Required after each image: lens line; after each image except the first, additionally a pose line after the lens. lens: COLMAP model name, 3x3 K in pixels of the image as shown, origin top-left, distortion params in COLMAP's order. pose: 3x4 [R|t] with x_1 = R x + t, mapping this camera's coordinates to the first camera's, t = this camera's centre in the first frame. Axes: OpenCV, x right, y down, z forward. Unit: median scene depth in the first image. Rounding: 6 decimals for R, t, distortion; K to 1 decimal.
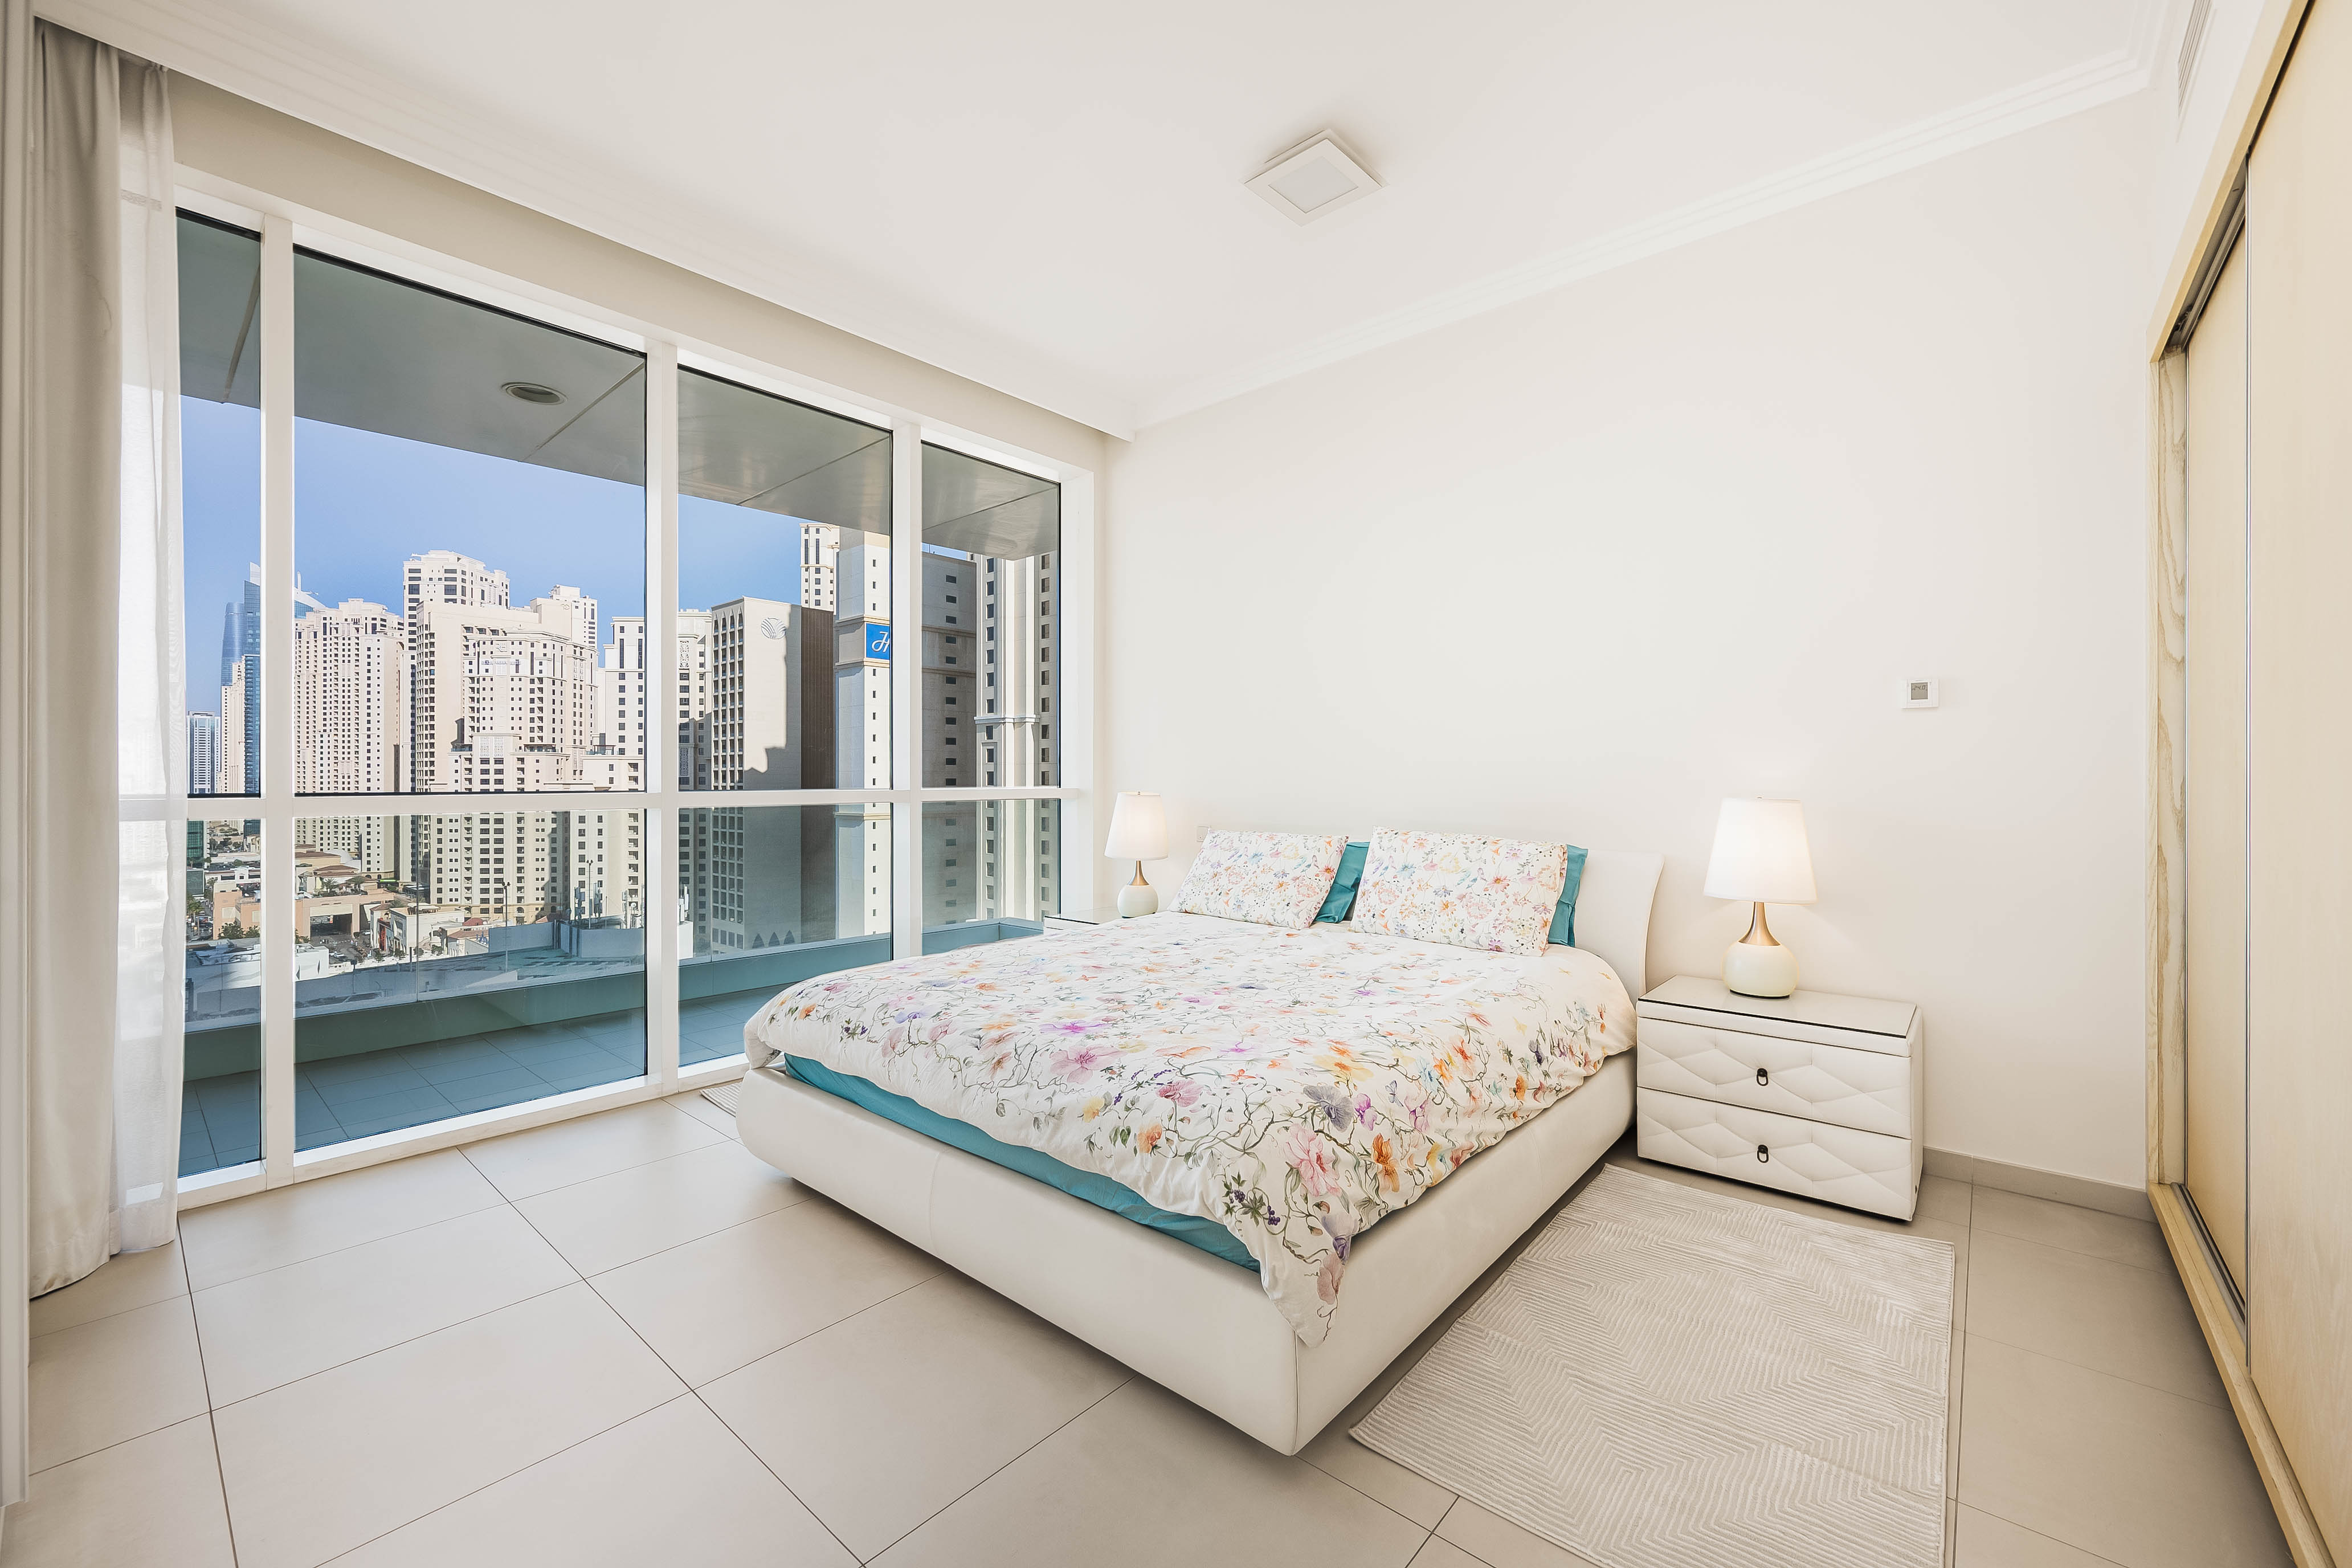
lens RADIAL K [[960.2, 0, 1198.5], [0, 960.2, 784.0], [0, 0, 1]] dist [0.001815, 0.000118]
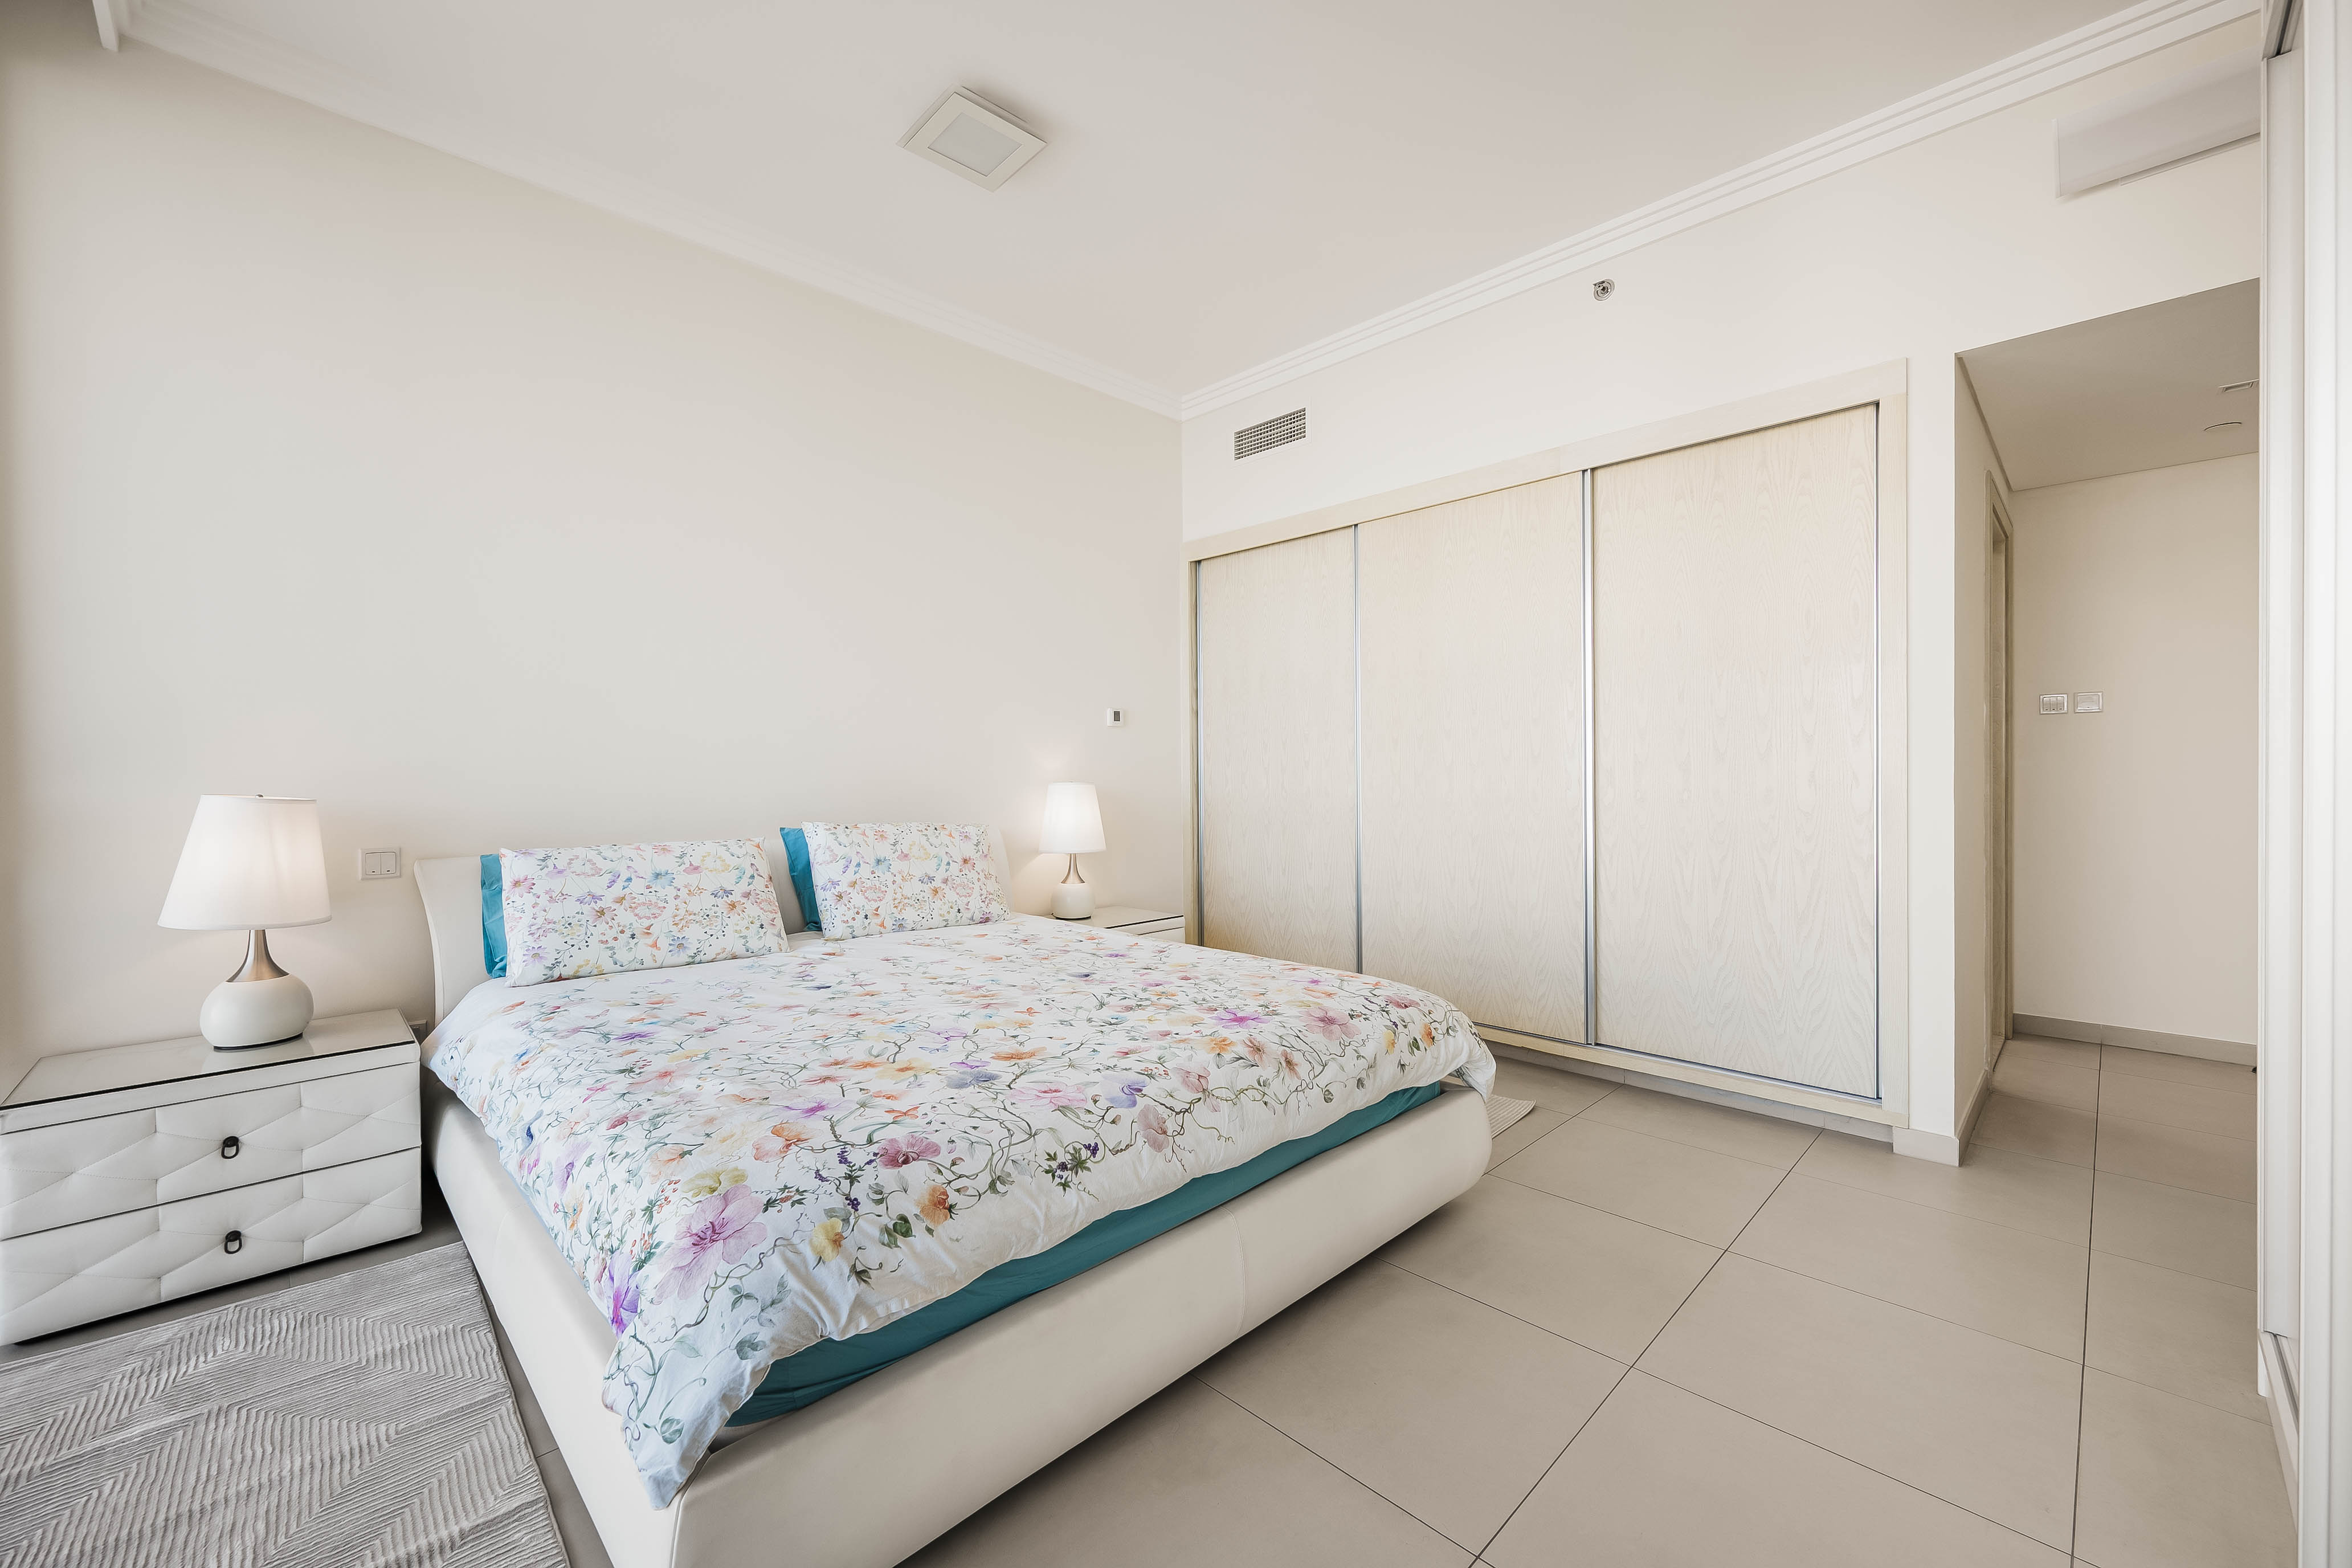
lens RADIAL K [[933.2, 0, 1179.1], [0, 933.2, 787.6], [0, 0, 1]] dist [0.006360, -0.000040]
pose [[0.068835, -0.015639, 0.997505, -0.349191], [0.008727, 0.999848, 0.015073, 0.001212], [-0.997590, 0.007668, 0.068961, 0.322251]]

* **Task prompt**
Print the data above in full and exactly as it appears, skipping the pictures.

* **Exercise response**
Required after each image: lens line; after each image except the first, additionally a pose line after the lens. lens: COLMAP model name, 3x3 K in pixels of the image as shown, origin top-left, distortion params in COLMAP's order. pose: 3x4 [R|t] with x_1 = R x + t, mapping this camera's coordinates to the first camera's, t = this camera's centre in the first frame. Axes: OpenCV, x right, y down, z forward. Unit: median scene depth in the first image. Rounding: 6 decimals for R, t, distortion; K to 1 decimal.
lens RADIAL K [[960.2, 0, 1198.5], [0, 960.2, 784.0], [0, 0, 1]] dist [0.001815, 0.000118]
lens RADIAL K [[933.2, 0, 1179.1], [0, 933.2, 787.6], [0, 0, 1]] dist [0.006360, -0.000040]
pose [[0.068835, -0.015639, 0.997505, -0.349191], [0.008727, 0.999848, 0.015073, 0.001212], [-0.997590, 0.007668, 0.068961, 0.322251]]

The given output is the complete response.